▶ **WHAT IS EXPECTED**
Copy out every line of the material below word for word, but leave out the picture.

--

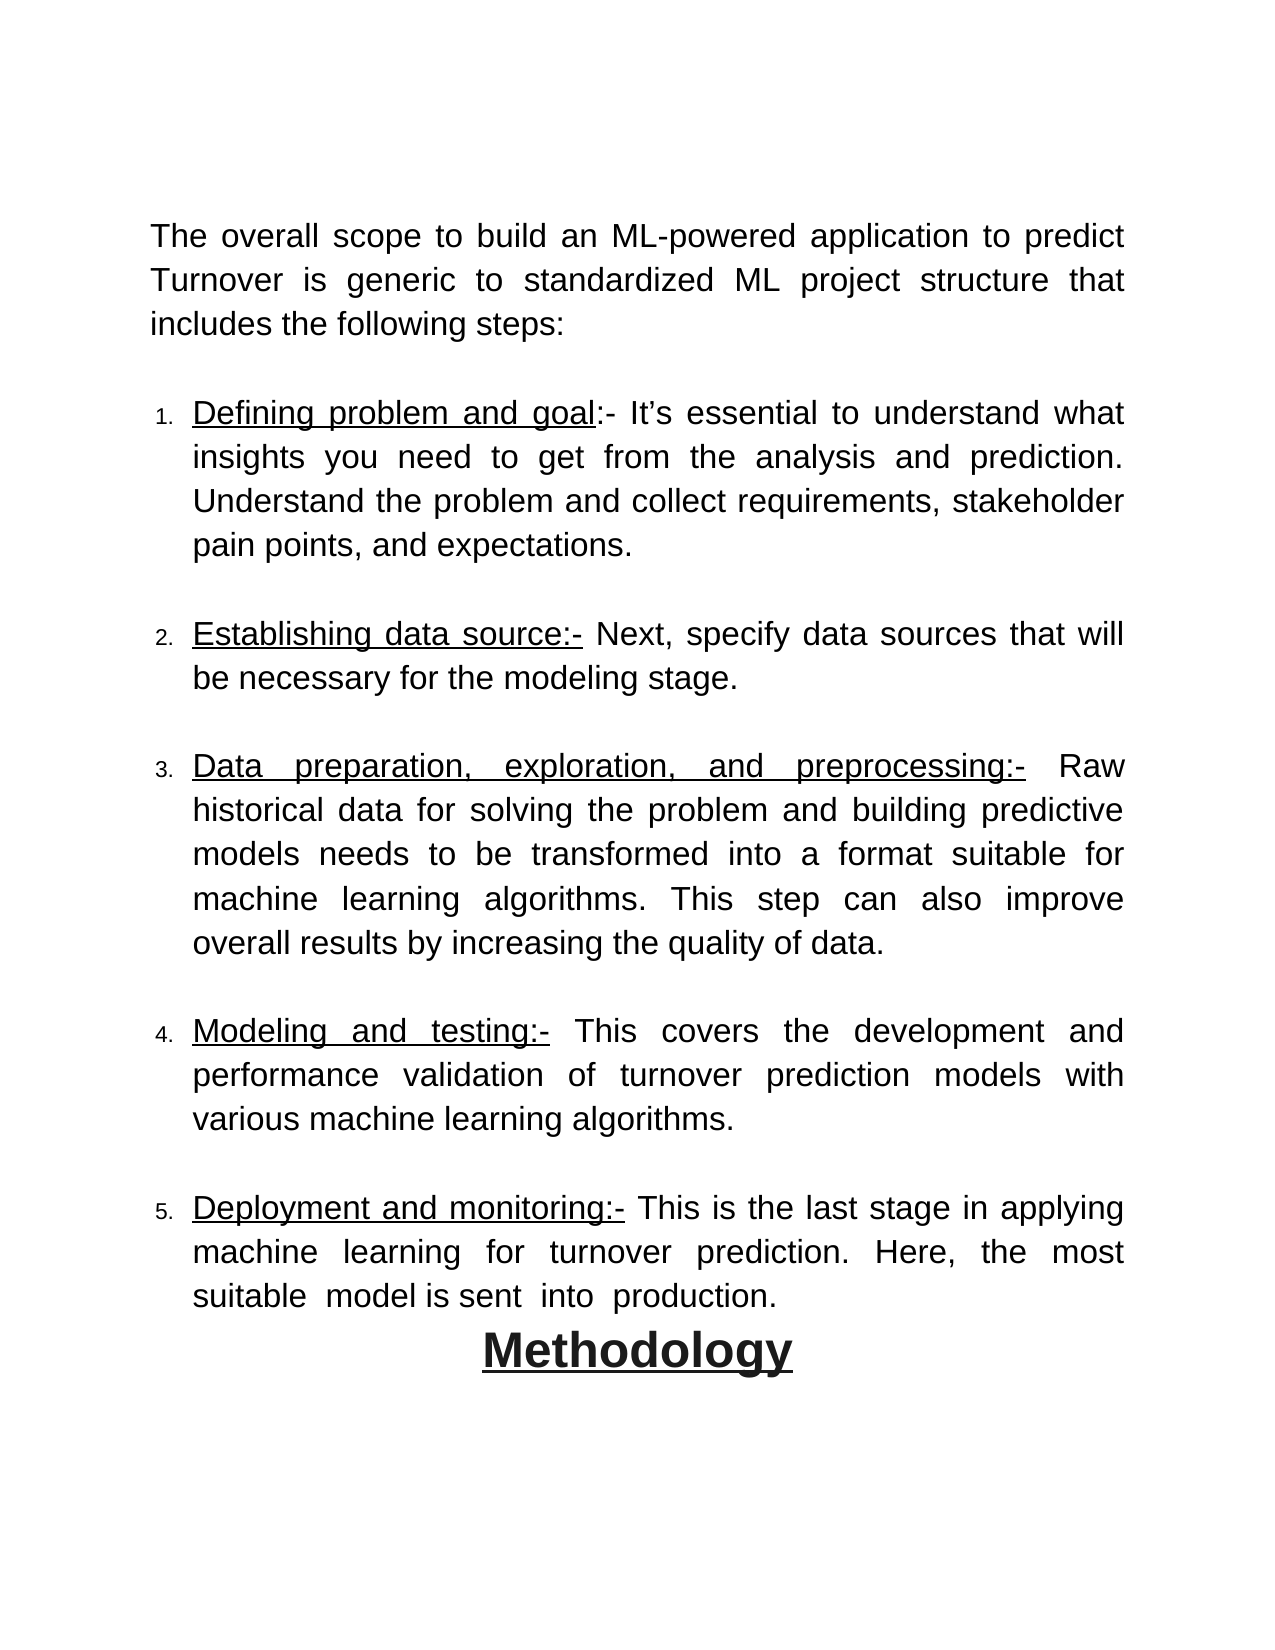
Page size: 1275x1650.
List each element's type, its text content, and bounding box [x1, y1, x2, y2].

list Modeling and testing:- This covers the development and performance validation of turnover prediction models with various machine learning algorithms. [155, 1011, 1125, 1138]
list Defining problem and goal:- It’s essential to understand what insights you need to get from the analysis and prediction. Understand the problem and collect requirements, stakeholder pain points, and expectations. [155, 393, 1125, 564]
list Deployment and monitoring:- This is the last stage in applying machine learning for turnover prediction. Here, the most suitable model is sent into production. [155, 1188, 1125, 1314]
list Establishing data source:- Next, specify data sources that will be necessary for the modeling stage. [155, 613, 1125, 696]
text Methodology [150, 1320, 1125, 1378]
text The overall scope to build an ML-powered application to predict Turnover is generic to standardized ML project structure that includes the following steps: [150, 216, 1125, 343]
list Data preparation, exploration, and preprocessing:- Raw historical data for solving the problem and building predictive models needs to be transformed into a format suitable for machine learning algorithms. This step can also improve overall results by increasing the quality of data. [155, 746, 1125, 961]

--

▶ **TASK RESPONSE**
Page size: 1275x1650.
List each element's type, its text content, and bounding box [x1, y1, x2, y2].

list Modeling and testing:- This covers the development and performance validation of turnover prediction models with various machine learning algorithms. [155, 1011, 1125, 1138]
list Defining problem and goal:- It’s essential to understand what insights you need to get from the analysis and prediction. Understand the problem and collect requirements, stakeholder pain points, and expectations. [155, 393, 1125, 564]
list Deployment and monitoring:- This is the last stage in applying machine learning for turnover prediction. Here, the most suitable model is sent into production. [155, 1188, 1125, 1314]
list Establishing data source:- Next, specify data sources that will be necessary for the modeling stage. [155, 613, 1125, 696]
text Methodology [150, 1320, 1125, 1378]
text The overall scope to build an ML-powered application to predict Turnover is generic to standardized ML project structure that includes the following steps: [150, 216, 1125, 343]
list Data preparation, exploration, and preprocessing:- Raw historical data for solving the problem and building predictive models needs to be transformed into a format suitable for machine learning algorithms. This step can also improve overall results by increasing the quality of data. [155, 746, 1125, 961]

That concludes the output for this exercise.